Showing posts with label xml. Show all posts
Showing posts with label xml. Show all posts

Thursday, December 10, 2009

XML transformations 2

This topic is a continuation of XML Transformations. The previous topic showed a method of creating transformation rules then combining the rules to create a transformation that could be applied to an XML datastructure. This topic takes a different approach of
using a match statement an a recursive method to iterate through the tree.
  1. scala> val xml = <library>
  2.      | <videos>
  3.      | <video type="dvd">Seven</video>
  4.      | <video type="blue-ray">The fifth element</video>
  5.      | <video type="hardcover">Gardens of the moon</video>
  6.      | </videos>
  7.      | <books>
  8.      | <book type="softcover">Memories of Ice</book>
  9.      | </books>
  10.      | </library>
  11. xml: scala.xml.Elem = 
  12. <library>
  13.        <videos>
  14.        <video type="dvd">Seven</video>
  15.        <video type="blue-ray">The fifth element</video>
  16.        <video type="hardcover">Gardens of the moon</video>
  17.        </videos>
  18.        <books>
  19.        <book type="softcover">Memories of Ice</book>
  20.        </books>
  21.        </library>
  22. scala> import scala.xml._
  23. import scala.xml._
  24. scala> def moveElements (node:Node) : Node = node match {
  25.      | case n:Elem if (n.label == "videos") => 
  26.      |   n.copy( child = n.child diff mislabelledBooks)
  27.      | case n:Elem if (n.label == "books") =>
  28.      |   val newBooks = mislabelledBooks map { e => e.asInstanceOf[Elem].copy(label="book") }
  29.      |   n.copy( child = n.child ++ newBooks)
  30.      | case n:Elem => 
  31.      |   val children = n.child map {moveElements _}
  32.      |   n.copy(child = children)
  33.      | case n => n
  34.      | }
  35. moveElements: (node: scala.xml.Node)scala.xml.Node
  36. scala> moveElements(xml)
  37. res1: scala.xml.Node = 
  38. <library>
  39.               <videos>
  40.               <video type="dvd">Seven</video>
  41.               <video type="blue-ray">The fifth element</video>
  42.               
  43.               </videos>
  44.               <books>
  45.               <book type="softcover">Memories of Ice</book>
  46.               <book type="hardcover">Gardens of the moon</book></books>
  47.               </library>

Xml Transformation 1

Unlike most Java Xml Apis the Scala Object model consists of immutable object. This has two major consequences:
  • There is no reference to the parent node because that would cause the XML to be very expensive during transformations
  • Transforming the XML requires creating new nodes rather than changing the existing nodes

Both point cause non-functional programmers to feel a little uneasy but in practice only the first restriction causes any real discomfort.

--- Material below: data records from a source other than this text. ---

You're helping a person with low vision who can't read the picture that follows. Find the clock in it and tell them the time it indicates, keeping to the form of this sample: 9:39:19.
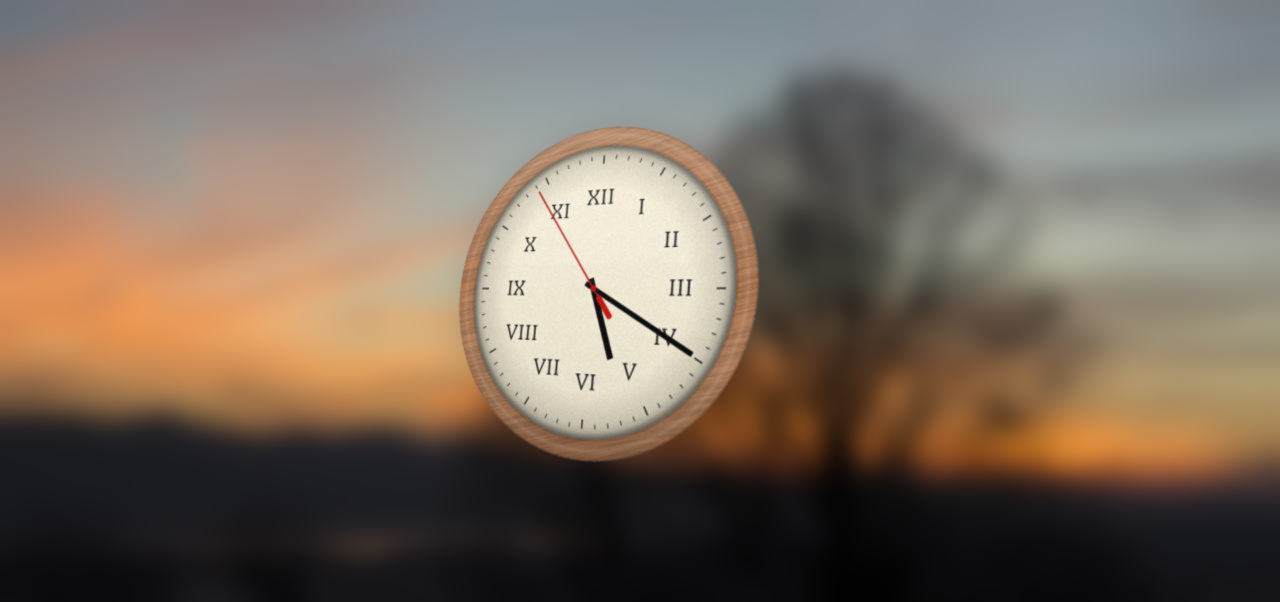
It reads 5:19:54
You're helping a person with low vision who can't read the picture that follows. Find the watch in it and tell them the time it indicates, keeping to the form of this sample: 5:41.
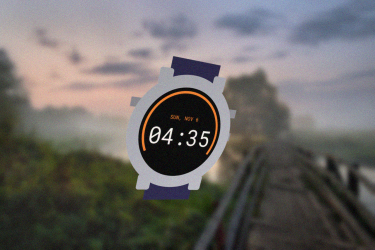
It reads 4:35
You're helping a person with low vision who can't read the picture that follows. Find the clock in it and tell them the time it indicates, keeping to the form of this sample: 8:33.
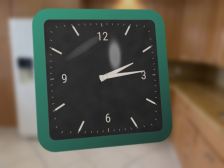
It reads 2:14
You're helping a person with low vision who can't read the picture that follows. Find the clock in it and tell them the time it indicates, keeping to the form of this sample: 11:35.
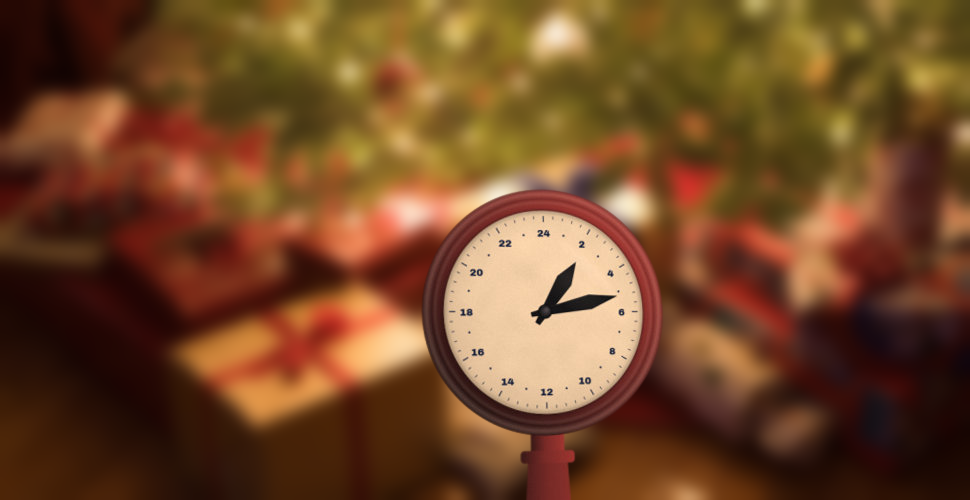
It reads 2:13
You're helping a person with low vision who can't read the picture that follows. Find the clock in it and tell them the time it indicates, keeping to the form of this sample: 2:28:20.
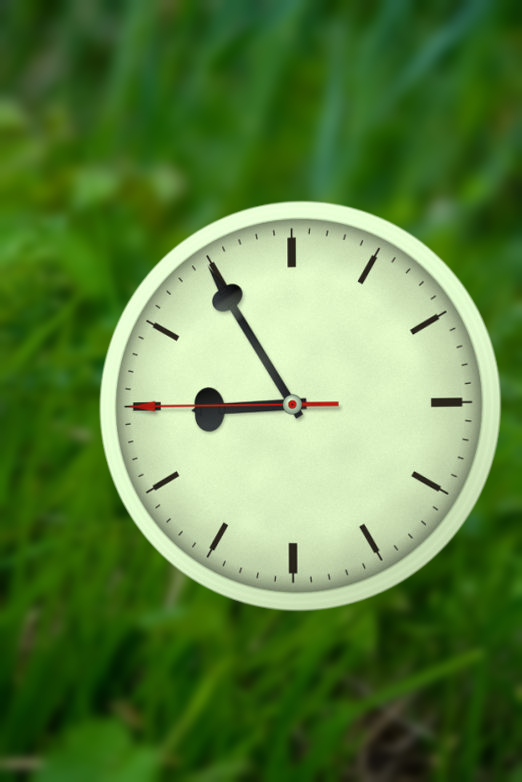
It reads 8:54:45
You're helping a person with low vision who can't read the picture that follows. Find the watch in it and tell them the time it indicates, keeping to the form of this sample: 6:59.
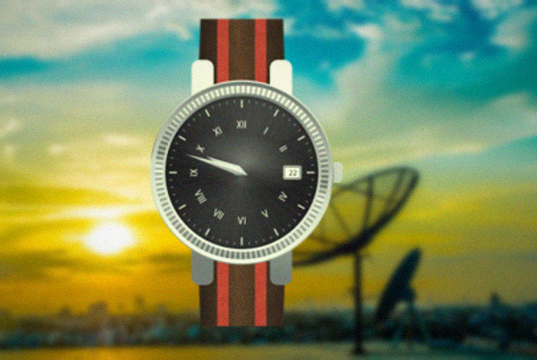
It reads 9:48
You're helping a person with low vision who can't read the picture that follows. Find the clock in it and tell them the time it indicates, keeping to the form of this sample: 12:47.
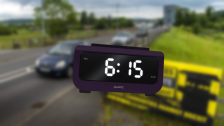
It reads 6:15
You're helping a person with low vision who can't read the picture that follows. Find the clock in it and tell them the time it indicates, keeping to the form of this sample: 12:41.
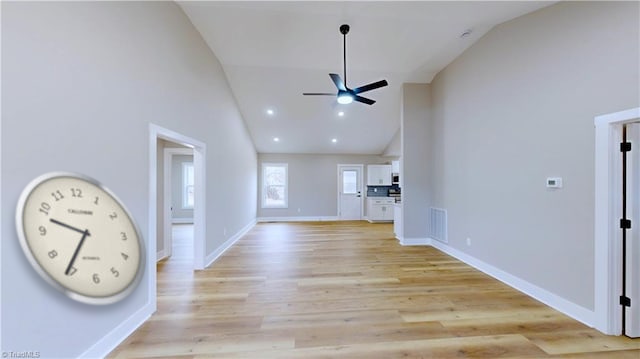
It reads 9:36
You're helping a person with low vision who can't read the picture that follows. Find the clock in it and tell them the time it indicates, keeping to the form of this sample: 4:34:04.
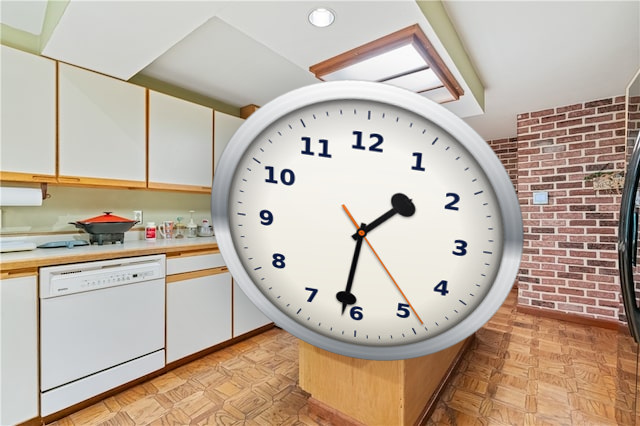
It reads 1:31:24
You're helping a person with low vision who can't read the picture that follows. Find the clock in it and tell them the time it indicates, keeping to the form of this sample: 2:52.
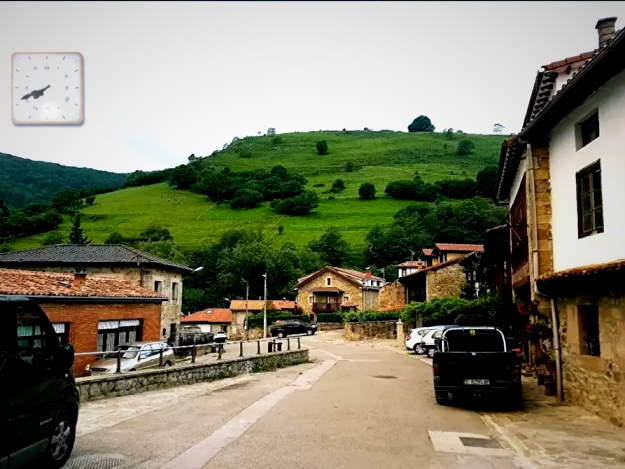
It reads 7:41
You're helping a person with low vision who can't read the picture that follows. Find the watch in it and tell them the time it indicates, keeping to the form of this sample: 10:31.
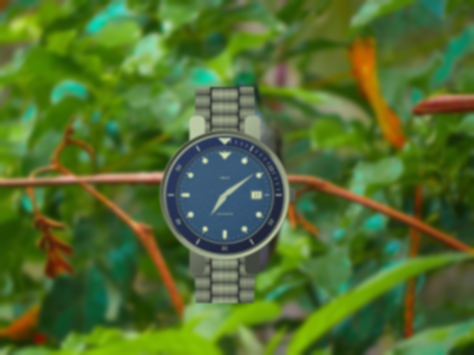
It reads 7:09
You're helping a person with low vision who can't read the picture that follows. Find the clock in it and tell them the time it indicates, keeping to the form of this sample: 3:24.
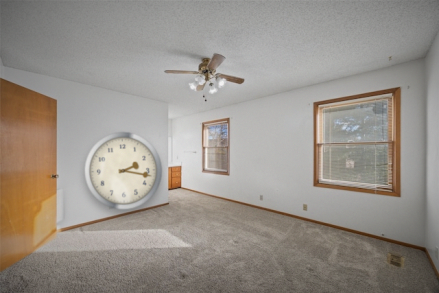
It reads 2:17
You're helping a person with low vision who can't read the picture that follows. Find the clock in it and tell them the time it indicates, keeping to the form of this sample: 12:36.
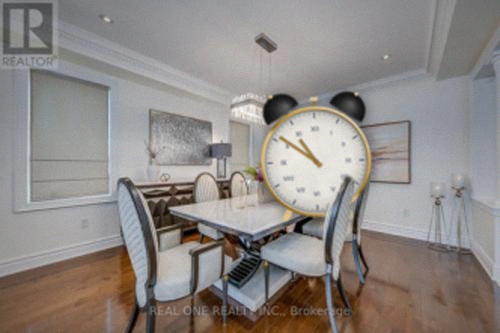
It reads 10:51
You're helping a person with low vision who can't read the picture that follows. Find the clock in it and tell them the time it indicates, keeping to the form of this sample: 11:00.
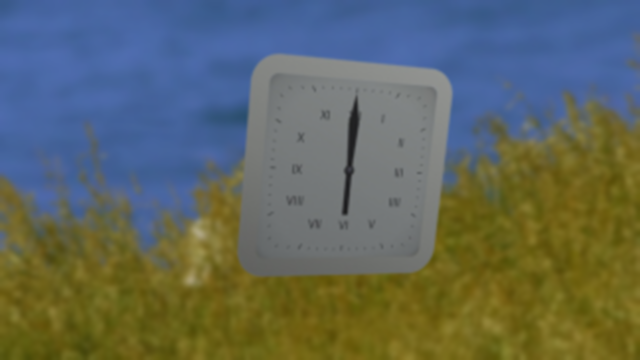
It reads 6:00
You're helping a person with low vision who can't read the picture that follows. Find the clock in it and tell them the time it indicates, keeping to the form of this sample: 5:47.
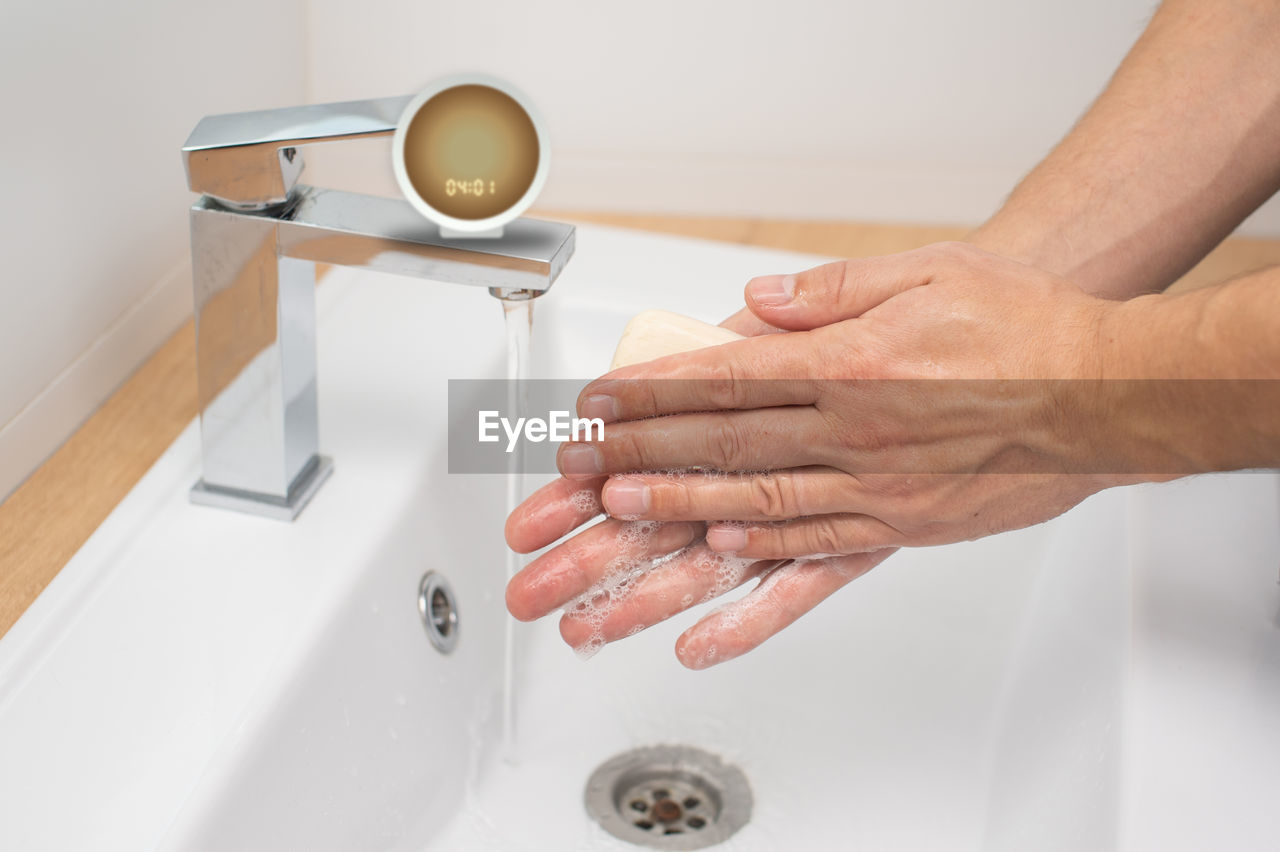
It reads 4:01
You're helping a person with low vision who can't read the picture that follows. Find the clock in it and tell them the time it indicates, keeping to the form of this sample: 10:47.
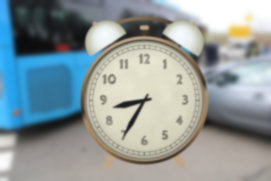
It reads 8:35
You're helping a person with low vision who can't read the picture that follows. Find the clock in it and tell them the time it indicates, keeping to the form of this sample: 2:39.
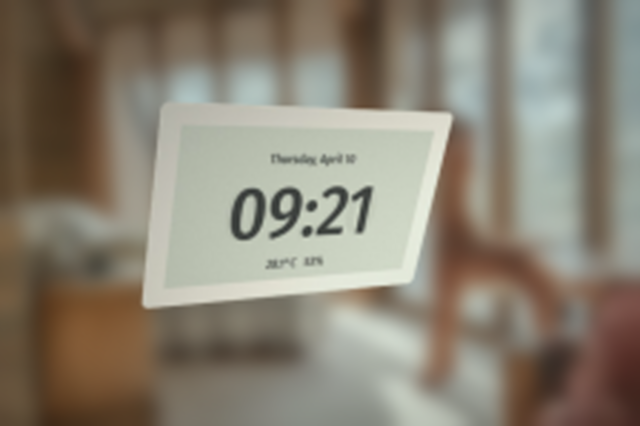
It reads 9:21
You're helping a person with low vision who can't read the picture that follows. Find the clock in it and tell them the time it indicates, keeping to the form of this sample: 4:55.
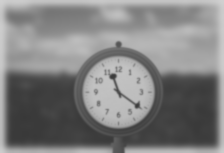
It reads 11:21
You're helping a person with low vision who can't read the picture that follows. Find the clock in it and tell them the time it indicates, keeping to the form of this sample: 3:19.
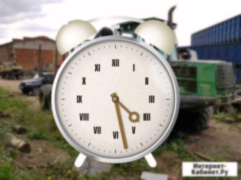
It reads 4:28
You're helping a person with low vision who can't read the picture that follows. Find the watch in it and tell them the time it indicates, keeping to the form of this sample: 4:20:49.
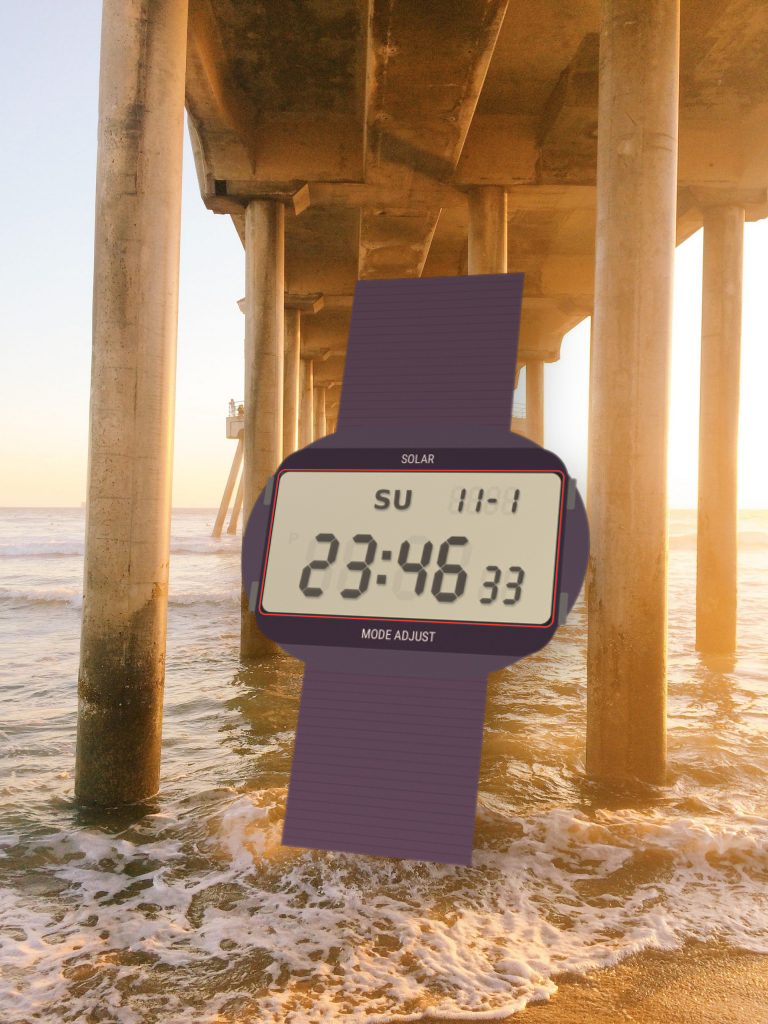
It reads 23:46:33
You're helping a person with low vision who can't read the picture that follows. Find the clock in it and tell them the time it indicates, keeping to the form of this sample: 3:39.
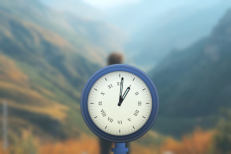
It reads 1:01
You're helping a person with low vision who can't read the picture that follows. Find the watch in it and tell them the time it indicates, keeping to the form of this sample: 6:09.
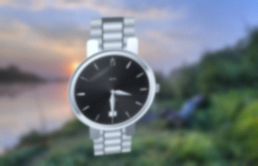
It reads 3:30
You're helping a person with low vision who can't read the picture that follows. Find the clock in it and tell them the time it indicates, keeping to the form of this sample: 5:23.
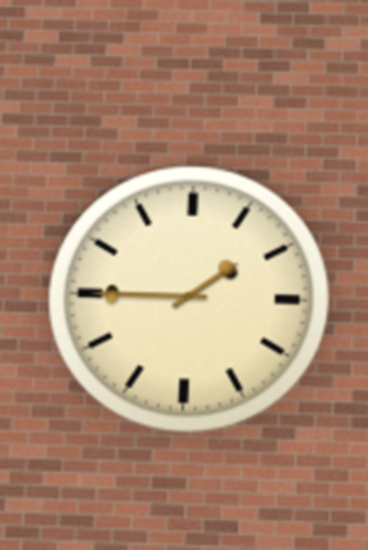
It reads 1:45
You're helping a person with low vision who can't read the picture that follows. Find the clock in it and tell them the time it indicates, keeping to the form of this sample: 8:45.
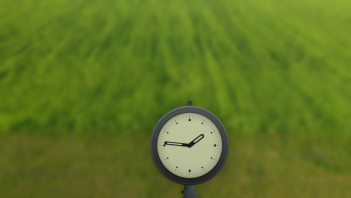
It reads 1:46
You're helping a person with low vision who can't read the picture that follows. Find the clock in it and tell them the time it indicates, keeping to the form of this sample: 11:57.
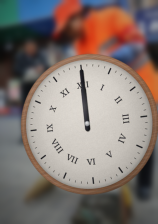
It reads 12:00
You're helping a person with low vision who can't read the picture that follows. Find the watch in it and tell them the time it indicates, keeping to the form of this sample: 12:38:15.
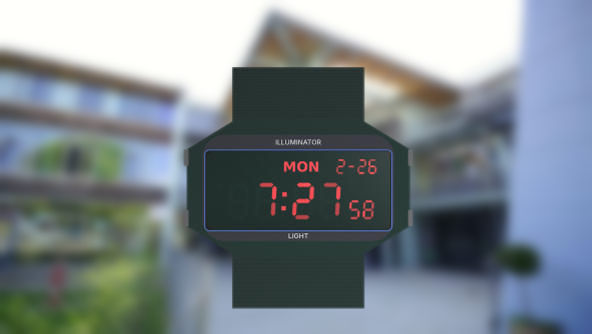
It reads 7:27:58
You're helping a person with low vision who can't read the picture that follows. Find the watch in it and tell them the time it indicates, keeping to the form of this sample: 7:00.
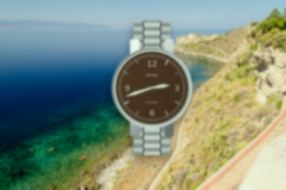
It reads 2:42
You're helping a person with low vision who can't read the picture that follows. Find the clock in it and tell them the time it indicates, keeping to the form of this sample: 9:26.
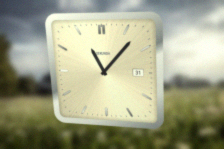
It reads 11:07
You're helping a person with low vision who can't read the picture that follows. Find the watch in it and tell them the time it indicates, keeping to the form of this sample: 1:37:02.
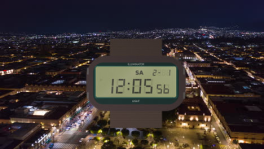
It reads 12:05:56
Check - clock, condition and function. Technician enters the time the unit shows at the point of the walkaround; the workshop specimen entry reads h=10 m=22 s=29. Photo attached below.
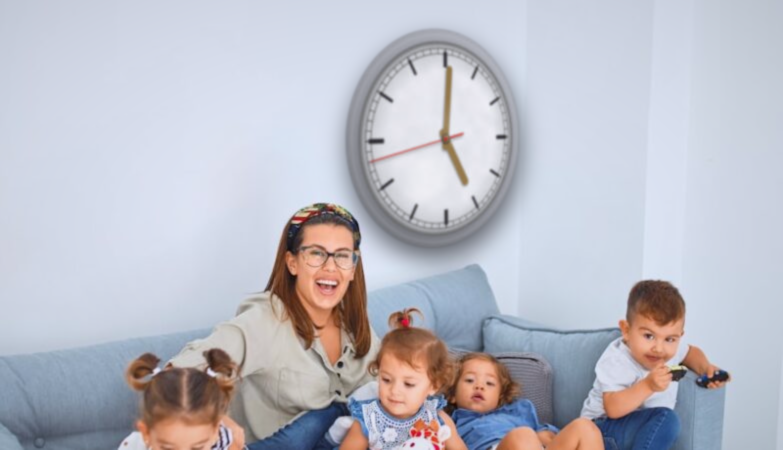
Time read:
h=5 m=0 s=43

Two methods for XML transformation will be demonstrated in this and the next topic.
  1. scala> val xml = <library>
  2.      | <videos>
  3.      | <video type="dvd">Seven</video>
  4.      | <video type="blue-ray">The fifth element</video>
  5.      | <video type="hardcover">Gardens of the moon</video>
  6.      | </videos>
  7.      | <books>
  8.      | <book type="softcover">Memories of Ice</book>
  9.      | </books>
  10.      | </library>
  11. xml: scala.xml.Elem = 
  12. <library>
  13.        <videos>
  14.        <video type="dvd">Seven</video>
  15.        <video type="blue-ray">The fifth element</video>
  16.        <video type="hardcover">Gardens of the moon</video>
  17.        </videos>
  18.        <books>
  19.        <book type="softcover">Memories of Ice</book>
  20.        </books>
  21.        </library>
  22. scala> import scala.xml._
  23. import scala.xml._
  24. scala> import scala.xml.transform._
  25. import scala.xml.transform._
  26. // Some of the books are labelled as videos
  27. // not books so lets select those elements
  28. scala> val mislabelledBooks = xml \\ "video" filter {e => (e \\ "@type").text == "hardcover"}
  29. mislabelledBooks: scala.xml.NodeSeq = <video type="hardcover">Gardens of the moon</video>
  30. // we can create a rule that will remove all the
  31. // selected elements
  32. scala> object RemoveMislabelledBooks extends RewriteRule {
  33.      | override def transform(n: Node): Seq[Node] ={ 
  34.      | if (mislabelledBooks contains n) Array[Node]()
  35.      | else n
  36.      | }
  37.      | }
  38. defined module RemoveMislabelledBooks
  39. // a quick test to make sure the elements are removed
  40. scala> new RuleTransformer(RemoveMislabelledBooks)(xml)
  41. res1: scala.xml.Node = 
  42. <library>
  43.        <videos>
  44.        <video type="dvd">Seven</video>
  45.        <video type="blue-ray">The fifth element</video>
  46.        
  47.        </videos>
  48.        <books>
  49.        <book type="softcover">Memories of Ice</book>
  50.        </books>
  51.        </library>
  52. // Now another rule to add them back
  53. scala> object AddToBooks extends RewriteRule {                             
  54.      | override def transform(n: Node): Seq[Node] = n match {                                
  55.      | case e:Elem if(e.label == "books") =>                                                 
  56.      |   val newBooks = mislabelledBooks map { case e:Elem => e.copy(label="book") }
  57.      |   e.copy(child = e.child ++ newBooks)                                                 
  58.      | case _ => n
  59.      | }
  60.      | }
  61. defined module AddToBooks
  62. // voila done
  63. scala> new RuleTransformer(RemoveMislabelledBooks, AddToBooks)(xml) 
  64. res4: scala.xml.Node = 
  65. <library>
  66.        <videos>
  67.        <video type="dvd">Seven</video>
  68.        <video type="blue-ray">The fifth element</video>
  69.        </videos>
  70.        <books>
  71.        <book type="softcover">Memories of Ice</book>
  72.        <book type="hardcover">Gardens of the moon</book></books>
  73.        </library>

Tuesday, November 17, 2009

XML matching

The Scala XML support includes the ability to match on XML elements. Here are several examples. One of the most important parts to remember is to not miss the '{' and '}'.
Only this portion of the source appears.